◆ Aim of the task ◆
Transcribe the following lines verbatim, omitting the pictures.

*** Opening of Data supplied ***

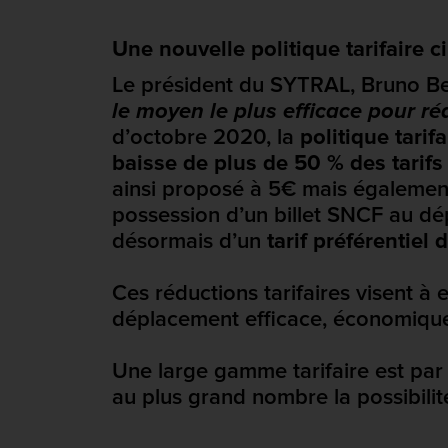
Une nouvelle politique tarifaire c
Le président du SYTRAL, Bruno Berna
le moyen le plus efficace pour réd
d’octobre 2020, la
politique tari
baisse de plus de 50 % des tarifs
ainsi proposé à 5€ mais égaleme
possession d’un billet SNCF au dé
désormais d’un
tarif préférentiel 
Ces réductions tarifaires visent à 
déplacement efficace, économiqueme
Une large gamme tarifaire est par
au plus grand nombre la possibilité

*** Close of Data supplied ***

◆ Exercise answer ◆
Une nouvelle politique tarifaire c
Le président du SYTRAL, Bruno Berna
le moyen le plus efficace pour réd
d’octobre 2020, la
politique tari
baisse de plus de 50 % des tarifs
ainsi proposé à 5€ mais égaleme
possession d’un billet SNCF au dé
désormais d’un
tarif préférentiel 
Ces réductions tarifaires visent à 
déplacement efficace, économiqueme
Une large gamme tarifaire est par
au plus grand nombre la possibilité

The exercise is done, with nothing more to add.